Roll your own loss function

Reading: Inside the maths that drives AI, Nature technology feature, 3 July 2024.

Loss functions are how you measure error, or progress, in machine learning. The game is to minimize the loss (error) from predictions against ground truth data, without going too far and memorizing all the examples.

There are standard ways to do this, but you can also roll your own. I’ve not really considered this before. I have when using GAs to evolve solutions, but I’ve not plugged in a totally custom loss function into, say, a tree learner.

I do have a use case for this. In a medical diagnostic support context, you really, strongly, want to capture every positive case (e.g., cancer) and are happy to trade a few false positives for this.

What I mean is: say if you have a physical diagnostic test, you could just examine everyone with symptoms. You will catch all positive cases, but that’s not great for the patient, and it costs money.

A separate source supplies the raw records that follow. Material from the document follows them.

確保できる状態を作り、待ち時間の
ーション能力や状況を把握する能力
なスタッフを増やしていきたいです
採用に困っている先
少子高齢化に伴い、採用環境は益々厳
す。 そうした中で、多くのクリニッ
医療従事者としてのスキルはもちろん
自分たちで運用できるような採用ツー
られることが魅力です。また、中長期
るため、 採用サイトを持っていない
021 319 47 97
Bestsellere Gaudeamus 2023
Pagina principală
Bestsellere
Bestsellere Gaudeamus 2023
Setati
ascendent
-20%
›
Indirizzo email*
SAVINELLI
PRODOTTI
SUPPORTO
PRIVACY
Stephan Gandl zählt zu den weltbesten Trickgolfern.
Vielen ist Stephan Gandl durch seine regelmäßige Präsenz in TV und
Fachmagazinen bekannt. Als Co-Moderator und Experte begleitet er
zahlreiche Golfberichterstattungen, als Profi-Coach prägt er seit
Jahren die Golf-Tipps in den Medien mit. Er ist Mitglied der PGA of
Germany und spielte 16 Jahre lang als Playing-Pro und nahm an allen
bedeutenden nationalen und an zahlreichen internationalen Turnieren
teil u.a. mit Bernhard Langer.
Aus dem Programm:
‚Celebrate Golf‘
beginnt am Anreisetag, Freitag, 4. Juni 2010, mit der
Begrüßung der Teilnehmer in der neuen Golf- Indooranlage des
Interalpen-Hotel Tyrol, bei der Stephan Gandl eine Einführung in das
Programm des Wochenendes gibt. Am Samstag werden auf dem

If you have a software diagnostic that can reliably triage positive cases for the physical exam, that going to save a bunch of resources. But you’ll want to lean heavily on the side of caution to avoid missing cases.

It’s the precision-recall tradeoff, where I want strong recall. Very strong. Could be a case for a custom loss function.

And from a useful review article , it may be something derived from F2 is what I’m looking for:

Like the F1 score, the F2 score ranges from 0 to 1, with a higher score indicating better performance. However, the F2 score places a greater emphasis on recall, making it useful when it is important to minimize false negatives.

Maybe I should roll my own loss function using those ideas.